To ask a model to provide sources or cite documents, users can explicitly include instructions in their prompts, such as "Cite the sources you used" or "Include references to specific documents." However, the model’s ability to comply depends on its architecture. Models without direct access to external data (like standard LLMs) generate responses based on patterns in their training data, not real-time document retrieval. They may invent plausible-looking citations that reference non-existent papers, books, or URLs, or inaccurately attribute information to valid sources. For models augmented with retrieval systems (e.g., those connected to databases or search engines), citations can be more reliable if they directly reference retrieved content, though accuracy still depends on the quality of the retrieval process.

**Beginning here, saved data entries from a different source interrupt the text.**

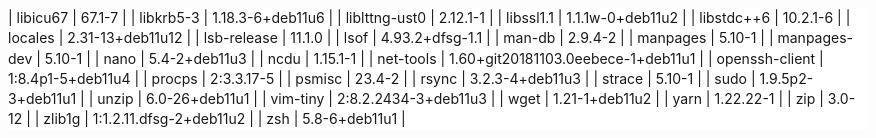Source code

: | libicu67 | 67.1-7 |
| libkrb5-3 | 1.18.3-6+deb11u6 |
| liblttng-ust0 | 2.12.1-1 |
| libssl1.1 | 1.1.1w-0+deb11u2 |
| libstdc++6 | 10.2.1-6 |
| locales | 2.31-13+deb11u12 |
| lsb-release | 11.1.0 |
| lsof | 4.93.2+dfsg-1.1 |
| man-db | 2.9.4-2 |
| manpages | 5.10-1 |
| manpages-dev | 5.10-1 |
| nano | 5.4-2+deb11u3 |
| ncdu | 1.15.1-1 |
| net-tools | 1.60+git20181103.0eebece-1+deb11u1 |
| openssh-client | 1:8.4p1-5+deb11u4 |
| procps | 2:3.3.17-5 |
| psmisc | 23.4-2 |
| rsync | 3.2.3-4+deb11u3 |
| strace | 5.10-1 |
| sudo | 1.9.5p2-3+deb11u1 |
| unzip | 6.0-26+deb11u1 |
| vim-tiny | 2:8.2.2434-3+deb11u3 |
| wget | 1.21-1+deb11u2 |
| yarn | 1.22.22-1 |
| zip | 3.0-12 |
| zlib1g | 1:1.2.11.dfsg-2+deb11u2 |
| zsh | 5.8-6+deb11u1 |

A key challenge in evaluating citations is verifying their authenticity. For example, a model might generate a citation like "Smith et al. (2020) found..." without linking to a real study. Validating this requires cross-checking databases like PubMed or Google Scholar, which is time-intensive. Even when sources exist, the model might misrepresent their content—for instance, citing a valid paper but oversimplifying its conclusions. Additionally, models often paraphrase information, making it harder to trace claims back to exact sources. Citations to paywalled articles or proprietary documents further complicate verification, as reviewers may lack access. Formatting inconsistencies (e.g., incorrect DOI links) also hinder validation.
Another issue is the model’s tendency to "hallucinate" credible-sounding references. For example, it might invent a URL like "https://research.org/study123" that resembles a real domain but leads nowhere. Without built-in mechanisms to fact-check citations during generation, users must manually verify each reference, which isn’t scalable. Solutions like integrating retrieval-augmented generation (RAG) systems or grounding responses in predefined document sets can improve accuracy, but these require infrastructure and curation. Ultimately, evaluating citations demands a combination of automated checks (e.g., validating URLs) and human oversight, which adds complexity to deploying reliable citation workflows.